◆ Consignes:
**A.** Recopiez le passage de l'article sur les services OTT qui va de « Pour Orange, MTN » jusqu'à « limitée au wifi. ».
**B.** Traduisez en anglais cette phrase de l'article sur les services OTT : « Le cabinet américain Arthur D. Little a calculé que Skype représente aujourd’hui 25 % des minutes d’appels transfrontaliers. »

◆ Document source:
+++++
Les régulateurs sont dans une position difficile. « D’un côté, l’interdiction de ces applications est mal vue par les populations et peut retarder l’innovation ; de l’autre, leur impact sur les revenus des opérateurs et des États [licences, impôts, taxes] est important », souligne Guy Zibi. Les mesures de rétorsion sont loin de faire l’unanimité, même parmi les opérateurs, et sont rejetées par les experts du secteur. « C’est un combat d’arrière-garde, tranche Russell Southwood, directeur général du cabinet spécialisé Balancing Act. À long terme, tout se fera via la data, y compris les appels téléphoniques. Ils défendent un modèle économique très lucratif qui sera bientôt révolu. »
Percée
Si elle est particulièrement aiguë en Afrique, la menace posée par les services OTT est loin d’être restreinte au continent. « Ce sujet devrait être au cœur des discussions lors du sommet de la GSM Association [qui rassemble plus de 800 opérateurs dans le monde], fin février à Barcelone [Espagne] », dévoile Demba Diop. Le cabinet américain Arthur D. Little a calculé que Skype représente aujourd’hui 25 % des minutes d’appels transfrontaliers. Selon le cabinet britannique Ovum, sur la période 2012-2018, la hausse des appels sur les applications OTT est attendue à 20 % par an, pour atteindre 1 700 milliards de minutes, soit un manque à gagner de 386 milliards de dollars pour les opérateurs au cours de cette période.
Pour répondre à la percée des services OTT, les groupes de télécoms ne sont pas démunis, explique Thecla Mbongue, du cabinet Ovum. Ils proposent de plus en plus d’offres data groupées intégrant WhatsApp ou Facebook Messenger, à l’image de Cell C en Afrique du Sud ou de l’indien Airtel au Nigeria.
Pour Orange, MTN ou Airtel, la solution passe plutôt par de nouveaux relais de croissance, avec des services à valeur ajoutée dans la santé, l’éducation, les services financiers
Ce modèle, omniprésent en Asie du Sud-Est, leur permet de tirer davantage de revenus de la popularité de ces services via la hausse des ventes de leurs forfaits data. Cette offre peut être étendue à la vidéo et à la musique en ligne, comme le montre l’accord passé en 2015 entre Millicom (marque Tigo) et le distributeur de contenus néerlandais MoMac en Amérique latine. Une autre option consiste à développer ses propres applications de messagerie et d’appel, à l’instar de l’offre Libon d’Orange, toutefois limitée au wifi.
+++++
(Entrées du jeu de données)
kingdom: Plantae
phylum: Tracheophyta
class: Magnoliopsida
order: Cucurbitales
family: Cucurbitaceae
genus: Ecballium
+++++
◆ Corrigé:
**A.**
Pour Orange, MTN ou Airtel, la solution passe plutôt par de nouveaux relais de croissance, avec des services à valeur ajoutée dans la santé, l’éducation, les services financiers
Ce modèle, omniprésent en Asie du Sud-Est, leur permet de tirer davantage de revenus de la popularité de ces services via la hausse des ventes de leurs forfaits data. Cette offre peut être étendue à la vidéo et à la musique en ligne, comme le montre l’accord passé en 2015 entre Millicom (marque Tigo) et le distributeur de contenus néerlandais MoMac en Amérique latine. Une autre option consiste à développer ses propres applications de messagerie et d’appel, à l’instar de l’offre Libon d’Orange, toutefois limitée au wifi.

**B.** The American firm Arthur D. Little has calculated that Skype now accounts for 25% of cross-border call minutes.